Promoting unsigned long int to long int

P

pereges

Hello, I'm trying to sort an array of pointers based on the values
they point to. I'm using the quick sort method. The array of pointers
is parent_vpa and left, right represent the indices. The axis can take
value 0,1,2 and hence i decided to use unsigned char in order to save
some space. I noticed that the program fails and terminates abnormally
when I use left and right as unsigned long but works well when its
data type is declared as long. I would have preferred unsigned long
because the array indices should not be negative and in the calling
function unsigned integers (left = 0, right = n - 1) are passed. I
think the error occurs because of when there is exactly one element in
the array , the j-- can cause j to assume garbage values. My question
is am I breaking any rule or commiting some illegal action by passing
an unsigned long int as a parameter in calling function but using a
long int to receive the variable ? My compiler doesn't complain.

#define ulong unsigned long int
#define uchar unsigned char

void quicksort(vector **parent_vpa, ulong left, ulong right, uchar
axis)
{
ulong i, j;
vector *pivotpoint;
vector *tempstore;

i = left;
j = right;
pivotpoint = parent_vpa[(left+right)/2];

while (i <= j)
{
while (parent_vpa->coord[axis] < pivotpoint->coord[axis])
{
i++;
}
while (parent_vpa[j]->coord[axis] > pivotpoint->coord[axis])
{
j--;
}

if (i <= j)
{
tempstore = parent_vpa;
parent_vpa = parent_vpa[j];
parent_vpa[j] = tempstore;
i++;
j--;
}
}

if (left < j)
{
quicksort(parent_vpa, left, j, axis);
}

if (i < right)
{
quicksort(parent_vpa, i, right, axis);
}

return;
}
 
J

Jens Thoms Toerring

pereges said:
Hello, I'm trying to sort an array of pointers based on the values
they point to. I'm using the quick sort method. The array of pointers
is parent_vpa and left, right represent the indices. The axis can take
value 0,1,2 and hence i decided to use unsigned char in order to save
some space. I noticed that the program fails and terminates abnormally
when I use left and right as unsigned long but works well when its
data type is declared as long. I would have preferred unsigned long
because the array indices should not be negative and in the calling
function unsigned integers (left = 0, right = n - 1) are passed.
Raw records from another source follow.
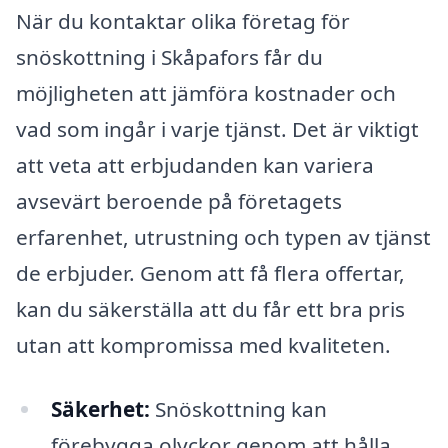
När du kontaktar olika företag för
snöskottning i Skåpafors får du
möjligheten att jämföra kostnader och
vad som ingår i varje tjänst. Det är viktigt
att veta att erbjudanden kan variera
avsevärt beroende på företagets
erfarenhet, utrustning och typen av tjänst
de erbjuder. Genom att få flera offertar,
kan du säkerställa att du får ett bra pris
utan att kompromissa med kvaliteten.
Säkerhet:
Snöskottning kan
förebygga olyckor genom att hålla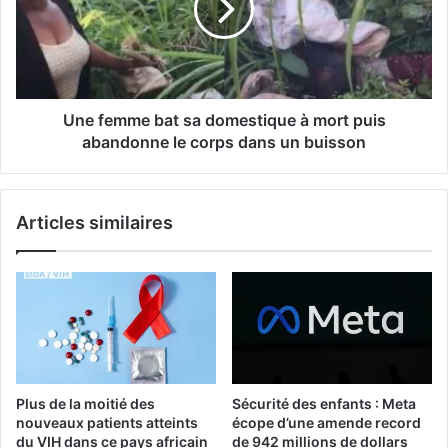
Une femme bat sa domestique à mort puis
abandonne le corps dans un buisson
Articles similaires
Plus de la moitié des
Sécurité des enfants : Meta
nouveaux patients atteints
écope d’une amende record
du VIH dans ce pays africain
de 942 millions de dollars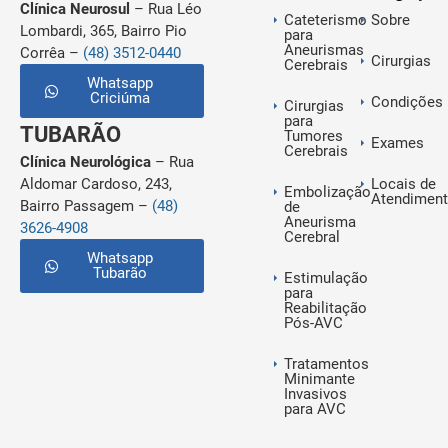
Clínica Neurosul
– Rua Léo
Cateterismo
Sobre
Lombardi, 365, Bairro Pio
para
Aneurismas
Corrêa –
(48) 3512-0440
Cirurgias
Cerebrais
Whatsapp
Criciúma
Condições
Cirurgias
para
TUBARÃO
Tumores
Exames
Cerebrais
Clínica Neurológica
– Rua
Aldomar Cardoso, 243,
Locais de
Embolização
Atendimen
Bairro Passagem –
(48)
de
Aneurisma
3626-4908
Cerebral
Whatsapp
Tubarão
Estimulação
para
Reabilitação
Pós-AVC
Tratamentos
Minimante
Invasivos
para AVC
I
think the error occurs because of when there is exactly one element in
the array , the j-- can cause j to assume garbage values. My question
is am I breaking any rule or commiting some illegal action by passing
an unsigned long int as a parameter in calling function but using a
long int to receive the variable ? My compiler doesn't complain.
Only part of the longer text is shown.